Sky Captain and the World of Tomorrow opens with a scene on the Hindenberg III and it is shown docking (if that’s the right word) at the Empire State Building.
S M Stirling is apparently fond of zeppelins. I’ve found his latest Great Alternate History Series a bit ponderous, but his shorter works would make fine films. If Hollywood could become interested in SF worlds not already done to death. (I’m wiling to give Avatar points for originality, at least.) Or if Syfy could become interested in making less crappy movies. For example, his “Lords of Creation” series is set in an “alternate” solar system:
How to make a long trip across those jungles of Venus–wherein saber tooth cats, dinos & beautiful warrior princesses may be found? Why, in a dirigible! Might, perchance, a dirigible encounter a Pteranodon or two? Of course. Not exactly Zeppelin vs. Pterodactyls, but close.
No pehistoric beasts in his The Peshawar Lancers–but there’s plenty of swashbuckling derring-do in this ripping yarn. And much of it happens aboard a great airship!
Part of The Golden Compass takes place aboard an airship, doesn’t it? I don’t remember the movie very well, so it’s possible I’m confusing it with the book.

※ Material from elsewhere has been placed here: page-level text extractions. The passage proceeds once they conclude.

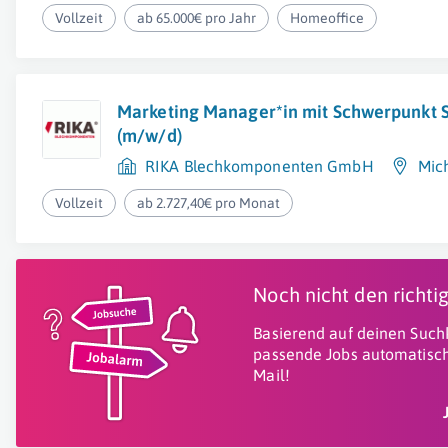
Vollzeit
ab 65.000€ pro Jahr
Homeoffice
Marketing Manager*in mit Schwerpunkt 
(m/w/d)
RIKA Blechkomponenten GmbH
Mich
Vollzeit
ab 2.727,40€ pro Monat
Noch nicht den richt
Basierend auf deinen Suchk
passende Jobs automatisch
Mail!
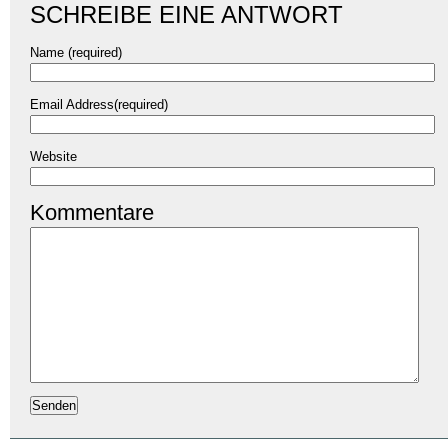
SCHREIBE EINE ANTWORT
Name (required)
Email Address(required)
Website
Kommentare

Not a Zeppelin – Robur’s ship the Albatross was an aeronef (to use Verne’s own coinage, a heavier-than-air ship held up by a battery of helicopter-like vertical propellors. Always ahead of his time, Robur built his ship out of composites, which were known in Verne’s time and used for railroad wheels(!). The Terrible, in Verne’s second Robur Book, was completely different.

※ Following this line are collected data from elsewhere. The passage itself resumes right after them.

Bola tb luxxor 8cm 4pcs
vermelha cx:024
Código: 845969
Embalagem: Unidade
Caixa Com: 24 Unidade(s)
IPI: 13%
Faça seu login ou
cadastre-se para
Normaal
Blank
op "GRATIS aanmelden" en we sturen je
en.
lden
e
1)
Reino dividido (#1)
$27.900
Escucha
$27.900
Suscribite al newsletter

If you’re looking for literary works (as Bridget Burke is), try Philip Jose Farmer’s original Riverworld series, especially The Dark Design.
Hell’s Angels was great fun just because of the stereotypical German crew on the zeppelin - they need to gain altitude to escape the British fighters, so the “excess” guys salute the Kaiser and jump.
Dirigible - cheesy early Frank Capra, but good Antarctic-exploration scenes.
They are probably one of the most dangerous modes of transportation devised. The Akron, Macon, Shenandoah, R-101, Hindenberg almost all the Zeppelins in WW1. They seem to be cursed, I would only fly on the Graf.
Southland Tales has a very posh event set aboard a new zeppelin-ish airship (except I think it’s kept aloft by other means and has huge reception rooms, etc. instead of airbags)
For books, The War in the Air by H. G. Wells is about as good as they come!
I know the OP talked about films. But there are great Zeppelin tales out there just awaiting film treatment.
Syfy is working on yet another version of Riverworld. If it becomes a series, we might see those lighter than air craft On The River. But I’m not getting my hopes up…
IMHO one of the main reasons for the serial airship disasters was that they came to be viewed as symbols of national pride. Many of them were forced into situations their captains or designers balked at, and paid the price. Particularly this is the case with the R-101 and all of the American airships (Akron, Macon, Shenandoah).
Perhaps only politicians would choose a giant gasbag as the symbol of their nation.
In Charlie Chan at the Olympics (1937), Charlie makes the crossing in the Hindenburg. In later re-releases, the swastikas were expunged from each individual frame of film. (The scenes at the actual Olympics include audience members giving the Nazi salute to the parading athletes.)